[Figure understanding tasks]
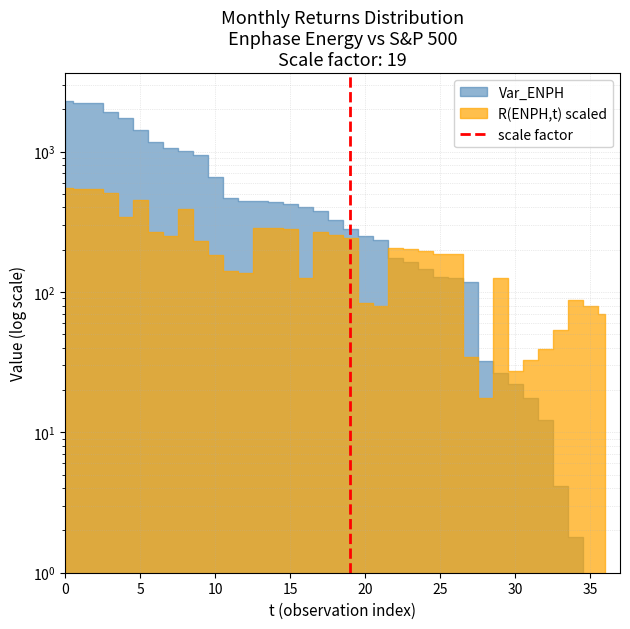

Is this an area chart (filled region under the line)?

No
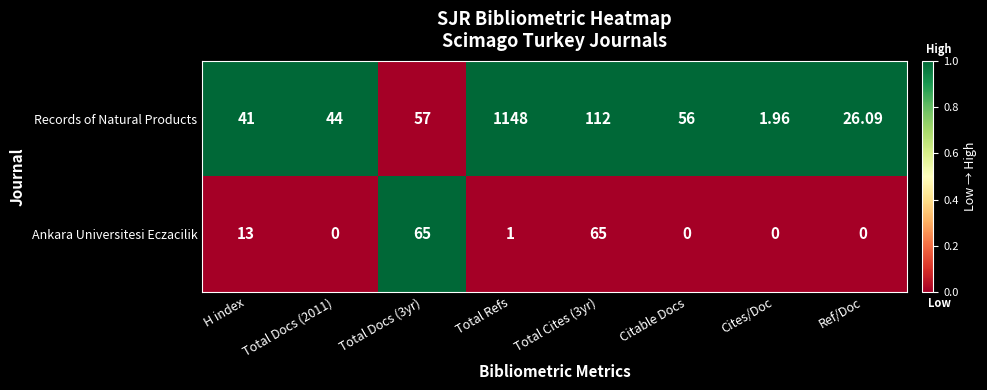

Which series changed the most between Total Docs (3yr) and Total Refs?

Records of Natural Products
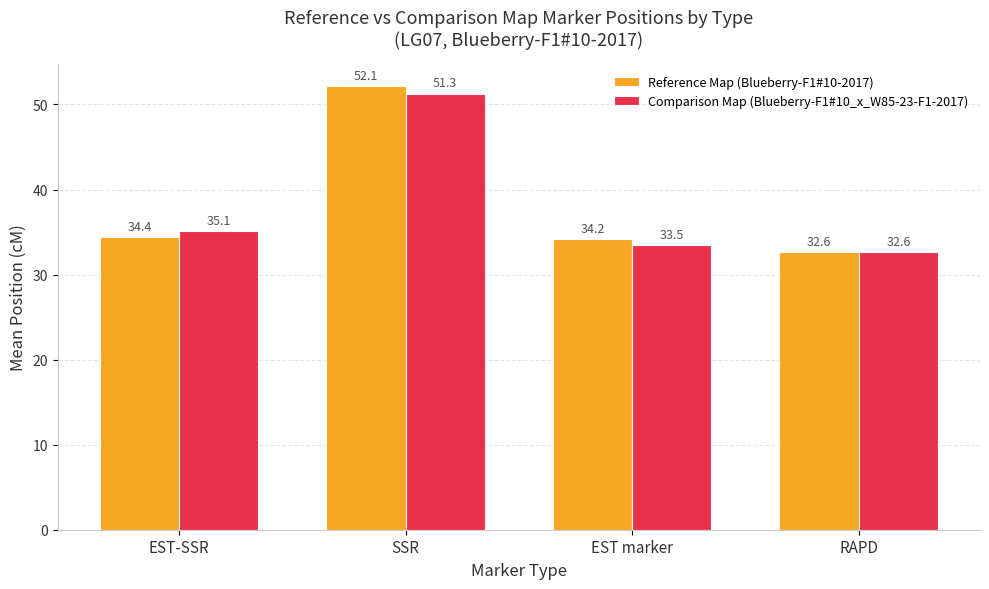

Between EST marker and RAPD, which series saw the biggest shift?

Reference Map (Blueberry-F1#10-2017)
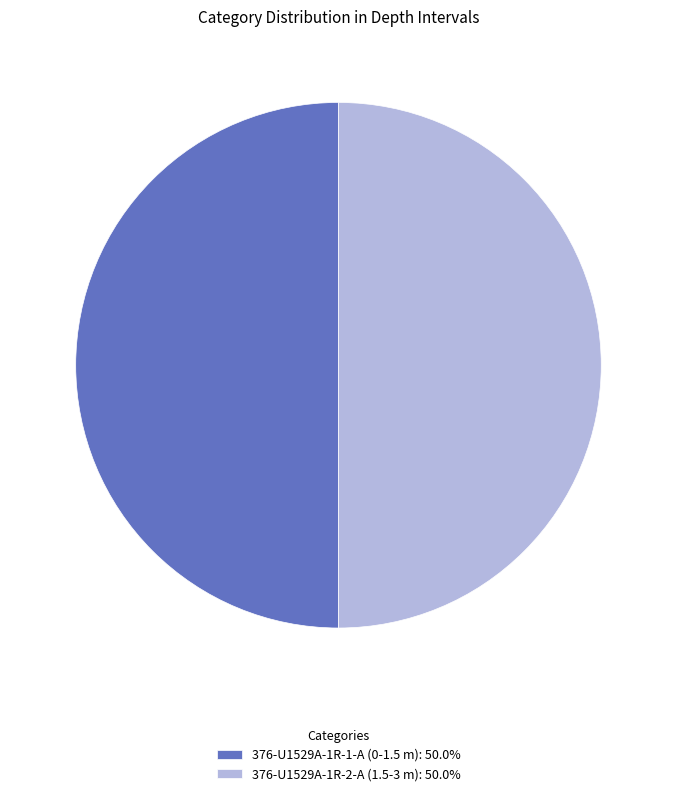

Approximately how many times larger is the value at 376-U1529A-1R-1-A (0-1.5 m): 50.0% compared to 376-U1529A-1R-2-A (1.5-3 m): 50.0%?

1.0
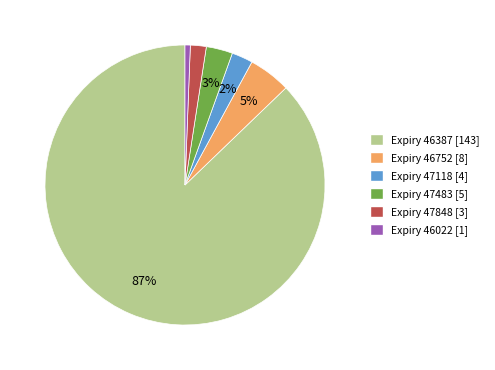

Do Expiry 47118 [4] and Expiry 46387 [143] together represent more than half of the pie?

Yes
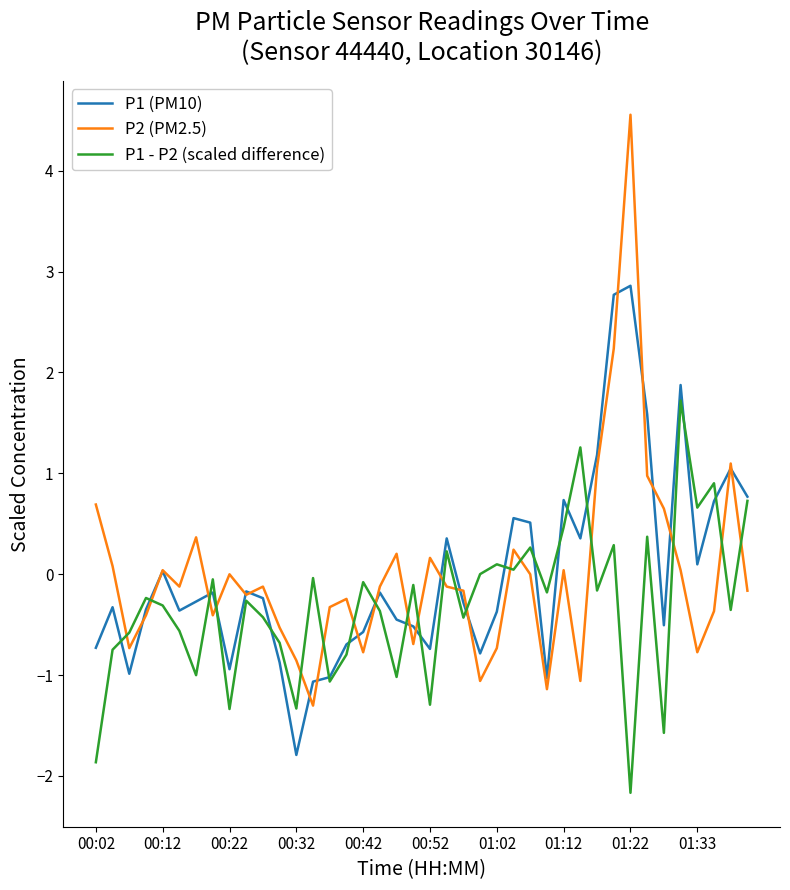

What is the greatest value displayed?

4.6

◆ What you should do ◆
Rewrite the records starting at the line that contains "Approximately how many" and ending at the end of the records, replacing "greatest" with "highest" and keeping everything else the same. Leave the pictures out.

◆ Response area ◆
Approximately how many times larger is the value at 376-U1529A-1R-1-A (0-1.5 m): 50.0% compared to 376-U1529A-1R-2-A (1.5-3 m): 50.0%?

1.0

Do Expiry 47118 [4] and Expiry 46387 [143] together represent more than half of the pie?

Yes

What is the highest value displayed?

4.6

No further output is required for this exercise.